Episode 6: The Letter

      There was no reading it at home. We lived in a big house, but not so big that there wasn’t always someone underfoot. And I, particularly, attracted attention; everyone wanted to make me feel welcome, as if being rakadhas was some sickness that required convalescence and the subsequent attention of doting nurses. And… maybe it was. In a way. But I didn’t feel sick and I hated feeling smothered, and worse, hated feeling like I couldn’t be irritated with any of them. They were being solicitous; they were checking up on me. They were expressing compassion and familial sentiment. It wasn’t their fault I was no longer used to being a member of a family and was having trouble remembering how to fit in to one.
      I didn’t go back, then. I left Thirukedi’s residence and passed into the administrative ring of the capital, and that’s where I stopped. The parks would have been more private. More intimate. But I wanted to read this aunerai’s letter in the afternoon shadow of Utraenith’s Regal Household, an edifice that looks like one of your palaces. I read it on a bench in the plaza in front of that building, with trees draping thin, cool shadows over my neck and the spring breeze bringing me the scent of warm soil. I read it surrounded by the symbols of Ai-Naidari power, because I didn’t think I could bring myself to read it at all alone.
      So I was angry when I read it, because realizing that was upsetting.
      Even angry, though, I could admit to it being amazing.
      She had written out our letters across the top of the too-slick, too-thin paper, and under them, aunerai equivalents. In some cases, there were multiple aunerai equivalents, which confused me: the same letter under our ‘ah’ sound and our ‘aa’ sound and our ‘ae’ sound, and it made me wonder how you knew which to write. Memorization, probably. But the real treasure was beneath that line of carefully printed letters, because she had translated her own letter and left that translation transparent. My eyes glided over that first, because the revelation of it, of that glimpse into a completely foreign mind, was shocking and enticing.
      But soon I forgot the translation, and was reading.

Haraa,

      Among us, we often start our letters with more familiarity. But I know this would not be welcome to you. And I’m not sure whether to begin with an apology or with thanks, because you were kind to us after the incident at the Gate, and all the way to the capital… but… we took your love from you, and after treating you like a… a curiosity. Something to be understood, rather than a person to be empathized with.
      You don’t know what it’s like to look at that phrase and realize how many ways I could say it in your language. You have so many words for the work of emotional connection. I feel impoverished. And yet I am rich, because I love an Ai-Naidari, and he has condescended, in his greatness of heart, to love me in return. And Andrew as well, who needed it so much more than I did.
      I know that hearing it must bring you pain. But you never seemed the sort to turn from pain when it also turned you from truth.
      I wish I could be there to help you with our tongue. Our tongues—did you know we have more than one? Over two thousand, in fact, enough that some of them have died when their speakers have dwindled and been forgotten or engulfed by other populations. The one we speak on the colony world is versatile and, I think, fascinating. Finding the congruencies between it and your language has been one of the greatest joys of my career, and my career has been my life. You-the-Ai-Naidar would understand. This is my ishas, and never have I been able to fulfill it the way I have on your colony world, among true aliens.
      But in my absence, I will offer what remains. Show this letter to Ruben Falzon; he’s now the administrator of the colony. Tell him to give you access to my office and all my files. Some of those will be on exposed devices that you won’t be able to take with you across the Gate, but I like to write on paper while working out a language’s syntax, so there will be notebooks as well. Those are in the desk drawer on the right unless someone’s moved them.
      Ruben is a good man. He’ll help you. You might also talk to Emma—she was Ajan’s principal surgeon. Laurence… be careful of Laurence but… I know I have no right to ask, but please, take care of him for me.

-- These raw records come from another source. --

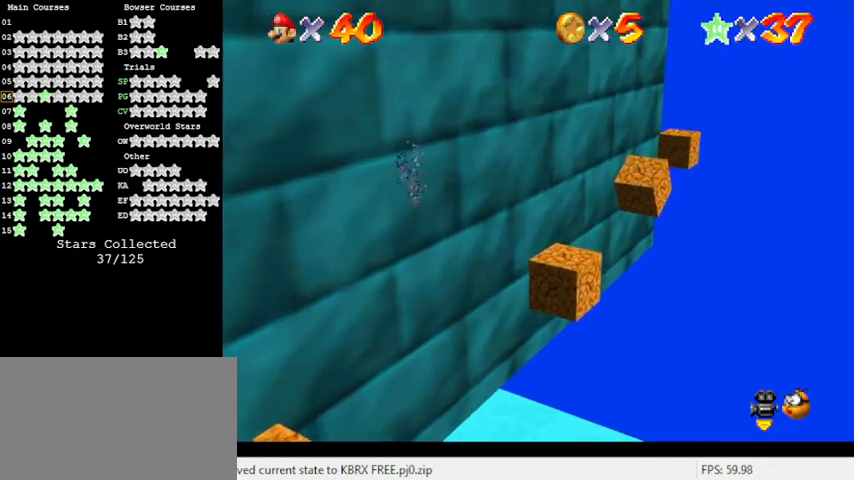
{"keys": ["right", "up"], "events": [[67, "up", "up"], [100, "left", "down"], [100, "right", "up"], [133, "down", "down"], [200, "down", "up"], [233, "ctrl", "down"], [233, "left", "up"], [233, "right", "down"], [333, "up", "down"], [467, "ctrl", "up"], [467, "shift", "up"]]}
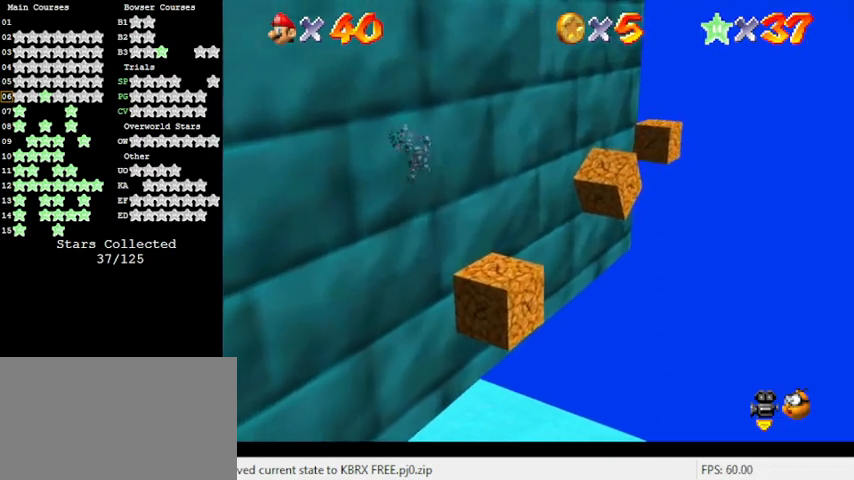
{"keys": ["shift", "up"], "events": [[267, "right", "up"], [433, "shift", "down"]]}
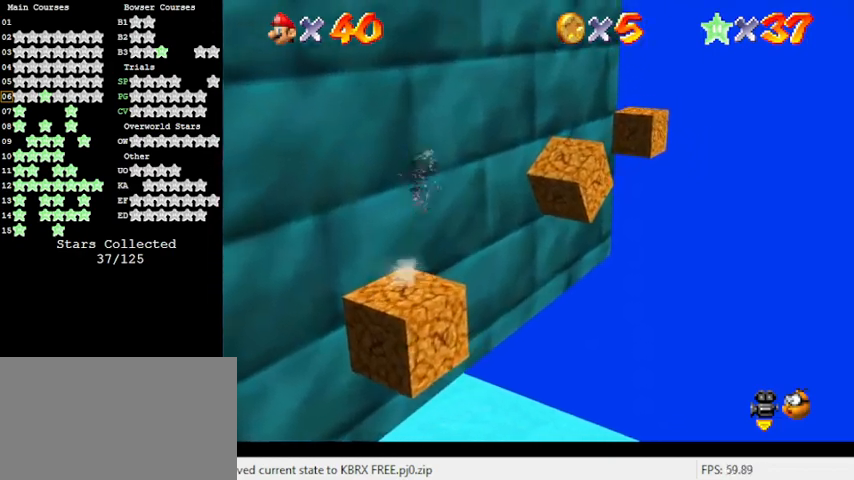
{"keys": ["shift"], "events": [[33, "d", "down"], [33, "up", "up"], [200, "d", "up"], [267, "right", "down"], [367, "right", "up"]]}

      I never meant to hurt you. Or anyone. I know I shouldn’t worry for you because Kherishdar takes care of everyone, but… I pray for you, still, that you will find your peace and the place that suits your soul. And if the notes I’ve left behind help the Ai-Naidar and humanity to avoid the pain we’ve all suffered, then… maybe I’ll be able to make my peace with what happened, too. Such peace does not come easily to us. It’s one of the things I envy about you. You are all so fortunate. I can’t even say.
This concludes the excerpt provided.